**WHAT YOU NEED TO DO:** Please format all the records below as a JSON list of strings, one string per line, leaving out blank lines.

**DATASET CONTENT:**

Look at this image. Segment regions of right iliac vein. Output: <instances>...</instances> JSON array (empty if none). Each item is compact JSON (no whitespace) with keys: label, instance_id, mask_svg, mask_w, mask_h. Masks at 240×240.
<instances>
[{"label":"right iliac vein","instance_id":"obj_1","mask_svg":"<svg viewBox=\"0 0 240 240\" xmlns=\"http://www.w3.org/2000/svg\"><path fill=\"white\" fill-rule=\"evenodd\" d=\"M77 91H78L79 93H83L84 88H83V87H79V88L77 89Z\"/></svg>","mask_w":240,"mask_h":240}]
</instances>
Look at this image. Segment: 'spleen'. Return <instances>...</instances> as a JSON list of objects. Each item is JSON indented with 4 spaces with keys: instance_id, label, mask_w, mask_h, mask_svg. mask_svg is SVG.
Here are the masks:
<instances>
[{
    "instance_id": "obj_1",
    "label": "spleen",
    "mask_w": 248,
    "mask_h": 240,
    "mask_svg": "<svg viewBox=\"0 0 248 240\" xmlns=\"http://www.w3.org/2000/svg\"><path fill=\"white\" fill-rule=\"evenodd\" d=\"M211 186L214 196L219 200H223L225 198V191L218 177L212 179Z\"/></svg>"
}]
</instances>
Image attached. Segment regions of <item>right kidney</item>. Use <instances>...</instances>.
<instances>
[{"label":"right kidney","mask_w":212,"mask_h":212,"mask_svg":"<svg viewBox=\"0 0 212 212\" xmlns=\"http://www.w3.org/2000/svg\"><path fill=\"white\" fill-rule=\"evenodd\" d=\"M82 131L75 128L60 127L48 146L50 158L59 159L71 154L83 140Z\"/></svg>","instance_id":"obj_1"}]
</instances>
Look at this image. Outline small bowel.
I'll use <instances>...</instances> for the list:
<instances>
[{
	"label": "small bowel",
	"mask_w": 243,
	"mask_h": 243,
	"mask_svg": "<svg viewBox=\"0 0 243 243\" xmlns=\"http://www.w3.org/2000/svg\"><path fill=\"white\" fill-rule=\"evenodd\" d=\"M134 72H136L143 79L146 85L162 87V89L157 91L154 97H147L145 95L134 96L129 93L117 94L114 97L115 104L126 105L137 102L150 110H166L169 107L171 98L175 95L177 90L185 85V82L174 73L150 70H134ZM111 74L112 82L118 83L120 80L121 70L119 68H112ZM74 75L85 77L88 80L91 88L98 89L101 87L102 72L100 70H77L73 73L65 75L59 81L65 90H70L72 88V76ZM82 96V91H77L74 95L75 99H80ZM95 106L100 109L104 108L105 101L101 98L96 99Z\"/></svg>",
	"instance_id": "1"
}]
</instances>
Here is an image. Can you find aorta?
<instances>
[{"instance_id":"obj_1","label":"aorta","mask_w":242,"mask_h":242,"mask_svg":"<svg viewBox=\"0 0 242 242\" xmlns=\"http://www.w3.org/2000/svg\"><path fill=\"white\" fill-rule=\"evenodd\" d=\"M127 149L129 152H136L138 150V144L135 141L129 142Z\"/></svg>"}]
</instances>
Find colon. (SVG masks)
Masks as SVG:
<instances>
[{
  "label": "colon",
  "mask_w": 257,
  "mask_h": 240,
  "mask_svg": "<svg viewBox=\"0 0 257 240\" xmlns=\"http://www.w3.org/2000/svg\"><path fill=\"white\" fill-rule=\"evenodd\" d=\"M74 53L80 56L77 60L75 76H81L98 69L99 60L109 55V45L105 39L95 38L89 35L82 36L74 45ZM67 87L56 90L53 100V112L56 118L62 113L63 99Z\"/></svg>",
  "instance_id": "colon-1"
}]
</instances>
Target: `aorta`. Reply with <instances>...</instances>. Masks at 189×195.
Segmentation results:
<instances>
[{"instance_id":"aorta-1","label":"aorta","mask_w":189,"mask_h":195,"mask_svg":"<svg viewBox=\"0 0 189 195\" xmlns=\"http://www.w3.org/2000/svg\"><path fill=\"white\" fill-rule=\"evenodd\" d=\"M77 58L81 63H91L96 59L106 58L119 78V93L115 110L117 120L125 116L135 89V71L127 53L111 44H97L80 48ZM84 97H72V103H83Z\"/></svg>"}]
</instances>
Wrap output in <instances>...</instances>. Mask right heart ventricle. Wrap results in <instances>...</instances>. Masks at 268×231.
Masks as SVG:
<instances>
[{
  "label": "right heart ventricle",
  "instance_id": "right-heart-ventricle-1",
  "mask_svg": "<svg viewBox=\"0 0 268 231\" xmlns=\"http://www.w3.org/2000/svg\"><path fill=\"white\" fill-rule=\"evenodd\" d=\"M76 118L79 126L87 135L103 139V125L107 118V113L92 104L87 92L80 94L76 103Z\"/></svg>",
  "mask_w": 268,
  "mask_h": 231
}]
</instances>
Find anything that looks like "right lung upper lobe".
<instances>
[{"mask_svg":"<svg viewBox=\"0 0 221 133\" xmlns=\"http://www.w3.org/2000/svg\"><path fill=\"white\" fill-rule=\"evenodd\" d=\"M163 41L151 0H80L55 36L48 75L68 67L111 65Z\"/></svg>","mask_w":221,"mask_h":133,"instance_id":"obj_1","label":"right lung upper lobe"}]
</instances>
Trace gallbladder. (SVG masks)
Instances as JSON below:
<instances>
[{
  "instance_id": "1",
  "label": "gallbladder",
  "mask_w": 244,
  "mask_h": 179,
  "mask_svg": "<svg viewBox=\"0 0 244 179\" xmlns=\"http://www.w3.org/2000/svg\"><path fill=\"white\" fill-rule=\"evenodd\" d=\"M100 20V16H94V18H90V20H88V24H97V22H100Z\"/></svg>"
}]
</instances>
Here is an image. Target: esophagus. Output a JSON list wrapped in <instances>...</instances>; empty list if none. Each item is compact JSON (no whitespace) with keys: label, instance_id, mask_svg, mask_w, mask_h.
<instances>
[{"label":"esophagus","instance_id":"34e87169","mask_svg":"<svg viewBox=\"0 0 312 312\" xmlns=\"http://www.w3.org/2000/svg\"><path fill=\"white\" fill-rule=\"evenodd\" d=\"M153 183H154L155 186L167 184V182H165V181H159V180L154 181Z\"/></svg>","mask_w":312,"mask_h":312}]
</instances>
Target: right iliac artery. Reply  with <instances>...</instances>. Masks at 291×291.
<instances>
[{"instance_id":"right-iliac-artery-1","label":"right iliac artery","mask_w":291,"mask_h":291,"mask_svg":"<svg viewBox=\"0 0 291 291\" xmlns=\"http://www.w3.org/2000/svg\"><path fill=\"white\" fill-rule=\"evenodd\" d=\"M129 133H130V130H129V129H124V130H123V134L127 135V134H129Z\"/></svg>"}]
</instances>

**RESULT:**
[
  "Look at this image. Segment regions of right iliac vein. Output: <instances>...</instances> JSON array (empty if none). Each item is compact JSON (no whitespace) with keys: label, instance_id, mask_svg, mask_w, mask_h. Masks at 240×240.",
  "<instances>",
  "[{\"label\":\"right iliac vein\",\"instance_id\":\"obj_1\",\"mask_svg\":\"<svg viewBox=\\\"0 0 240 240\\\" xmlns=\\\"http://www.w3.org/2000/svg\\\"><path fill=\\\"white\\\" fill-rule=\\\"evenodd\\\" d=\\\"M77 91H78L79 93H83L84 88H83V87H79V88L77 89Z\\\"/></svg>\",\"mask_w\":240,\"mask_h\":240}]",
  "</instances>",
  "Look at this image. Segment: 'spleen'. Return <instances>...</instances> as a JSON list of objects. Each item is JSON indented with 4 spaces with keys: instance_id, label, mask_w, mask_h, mask_svg. mask_svg is SVG.",
  "Here are the masks:",
  "<instances>",
  "[{",
  "    \"instance_id\": \"obj_1\",",
  "    \"label\": \"spleen\",",
  "    \"mask_w\": 248,",
  "    \"mask_h\": 240,",
  "    \"mask_svg\": \"<svg viewBox=\\\"0 0 248 240\\\" xmlns=\\\"http://www.w3.org/2000/svg\\\"><path fill=\\\"white\\\" fill-rule=\\\"evenodd\\\" d=\\\"M211 186L214 196L219 200H223L225 198V191L218 177L212 179Z\\\"/></svg>\"",
  "}]",
  "</instances>",
  "Image attached. Segment regions of <item>right kidney</item>. Use <instances>...</instances>.",
  "<instances>",
  "[{\"label\":\"right kidney\",\"mask_w\":212,\"mask_h\":212,\"mask_svg\":\"<svg viewBox=\\\"0 0 212 212\\\" xmlns=\\\"http://www.w3.org/2000/svg\\\"><path fill=\\\"white\\\" fill-rule=\\\"evenodd\\\" d=\\\"M82 131L75 128L60 127L48 146L50 158L59 159L71 154L83 140Z\\\"/></svg>\",\"instance_id\":\"obj_1\"}]",
  "</instances>",
  "Look at this image. Outline small bowel.",
  "I'll use <instances>...</instances> for the list:",
  "<instances>",
  "[{",
  "\t\"label\": \"small bowel\",",
  "\t\"mask_w\": 243,",
  "\t\"mask_h\": 243,",
  "\t\"mask_svg\": \"<svg viewBox=\\\"0 0 243 243\\\" xmlns=\\\"http://www.w3.org/2000/svg\\\"><path fill=\\\"white\\\" fill-rule=\\\"evenodd\\\" d=\\\"M134 72H136L143 79L146 85L162 87V89L157 91L154 97H147L145 95L134 96L129 93L117 94L114 97L115 104L126 105L137 102L150 110H166L169 107L171 98L175 95L177 90L185 85V82L174 73L150 70H134ZM111 74L112 82L118 83L120 80L121 70L119 68H112ZM74 75L85 77L88 80L91 88L98 89L101 87L102 72L100 70H77L73 73L65 75L59 81L65 90H70L72 88V76ZM82 96V91H77L74 95L75 99H80ZM95 106L100 109L104 108L105 101L101 98L96 99Z\\\"/></svg>\",",
  "\t\"instance_id\": \"1\"",
  "}]",
  "</instances>",
  "Here is an image. Can you find aorta?",
  "<instances>",
  "[{\"instance_id\":\"obj_1\",\"label\":\"aorta\",\"mask_w\":242,\"mask_h\":242,\"mask_svg\":\"<svg viewBox=\\\"0 0 242 242\\\" xmlns=\\\"http://www.w3.org/2000/svg\\\"><path fill=\\\"white\\\" fill-rule=\\\"evenodd\\\" d=\\\"M127 149L129 152H136L138 150V144L135 141L129 142Z\\\"/></svg>\"}]",
  "</instances>",
  "Find colon. (SVG masks)",
  "Masks as SVG:",
  "<instances>",
  "[{",
  "  \"label\": \"colon\",",
  "  \"mask_w\": 257,",
  "  \"mask_h\": 240,",
  "  \"mask_svg\": \"<svg viewBox=\\\"0 0 257 240\\\" xmlns=\\\"http://www.w3.org/2000/svg\\\"><path fill=\\\"white\\\" fill-rule=\\\"evenodd\\\" d=\\\"M74 53L80 56L77 60L75 76H81L98 69L99 60L109 55V45L105 39L95 38L89 35L82 36L74 45ZM67 87L56 90L53 100V112L56 118L62 113L63 99Z\\\"/></svg>\",",
  "  \"instance_id\": \"colon-1\"",
  "}]",
  "</instances>",
  "Target: `aorta`. Reply with <instances>...</instances>. Masks at 189×195.",
  "Segmentation results:",
  "<instances>",
  "[{\"instance_id\":\"aorta-1\",\"label\":\"aorta\",\"mask_w\":189,\"mask_h\":195,\"mask_svg\":\"<svg viewBox=\\\"0 0 189 195\\\" xmlns=\\\"http://www.w3.org/2000/svg\\\"><path fill=\\\"white\\\" fill-rule=\\\"evenodd\\\" d=\\\"M77 58L81 63H91L96 59L106 58L119 78V93L115 110L117 120L125 116L135 89V71L127 53L111 44H97L80 48ZM84 97H72V103H83Z\\\"/></svg>\"}]",
  "</instances>",
  "Wrap output in <instances>...</instances>. Mask right heart ventricle. Wrap results in <instances>...</instances>. Masks at 268×231.",
  "Masks as SVG:",
  "<instances>",
  "[{",
  "  \"label\": \"right heart ventricle\",",
  "  \"instance_id\": \"right-heart-ventricle-1\",",
  "  \"mask_svg\": \"<svg viewBox=\\\"0 0 268 231\\\" xmlns=\\\"http://www.w3.org/2000/svg\\\"><path fill=\\\"white\\\" fill-rule=\\\"evenodd\\\" d=\\\"M76 118L79 126L87 135L103 139V125L107 118V113L92 104L87 92L80 94L76 103Z\\\"/></svg>\",",
  "  \"mask_w\": 268,",
  "  \"mask_h\": 231",
  "}]",
  "</instances>",
  "Find anything that looks like \"right lung upper lobe\".",
  "<instances>",
  "[{\"mask_svg\":\"<svg viewBox=\\\"0 0 221 133\\\" xmlns=\\\"http://www.w3.org/2000/svg\\\"><path fill=\\\"white\\\" fill-rule=\\\"evenodd\\\" d=\\\"M163 41L151 0H80L55 36L48 75L68 67L111 65Z\\\"/></svg>\",\"mask_w\":221,\"mask_h\":133,\"instance_id\":\"obj_1\",\"label\":\"right lung upper lobe\"}]",
  "</instances>",
  "Trace gallbladder. (SVG masks)",
  "Instances as JSON below:",
  "<instances>",
  "[{",
  "  \"instance_id\": \"1\",",
  "  \"label\": \"gallbladder\",",
  "  \"mask_w\": 244,",
  "  \"mask_h\": 179,",
  "  \"mask_svg\": \"<svg viewBox=\\\"0 0 244 179\\\" xmlns=\\\"http://www.w3.org/2000/svg\\\"><path fill=\\\"white\\\" fill-rule=\\\"evenodd\\\" d=\\\"M100 20V16H94V18H90V20H88V24H97V22H100Z\\\"/></svg>\"",
  "}]",
  "</instances>",
  "Here is an image. Target: esophagus. Output a JSON list wrapped in <instances>...</instances>; empty list if none. Each item is compact JSON (no whitespace) with keys: label, instance_id, mask_svg, mask_w, mask_h.",
  "<instances>",
  "[{\"label\":\"esophagus\",\"instance_id\":\"34e87169\",\"mask_svg\":\"<svg viewBox=\\\"0 0 312 312\\\" xmlns=\\\"http://www.w3.org/2000/svg\\\"><path fill=\\\"white\\\" fill-rule=\\\"evenodd\\\" d=\\\"M153 183H154L155 186L167 184V182H165V181H159V180L154 181Z\\\"/></svg>\",\"mask_w\":312,\"mask_h\":312}]",
  "</instances>",
  "Target: right iliac artery. Reply  with <instances>...</instances>. Masks at 291×291.",
  "<instances>",
  "[{\"instance_id\":\"right-iliac-artery-1\",\"label\":\"right iliac artery\",\"mask_w\":291,\"mask_h\":291,\"mask_svg\":\"<svg viewBox=\\\"0 0 291 291\\\" xmlns=\\\"http://www.w3.org/2000/svg\\\"><path fill=\\\"white\\\" fill-rule=\\\"evenodd\\\" d=\\\"M129 133H130V130H129V129H124V130H123V134L127 135V134H129Z\\\"/></svg>\"}]",
  "</instances>"
]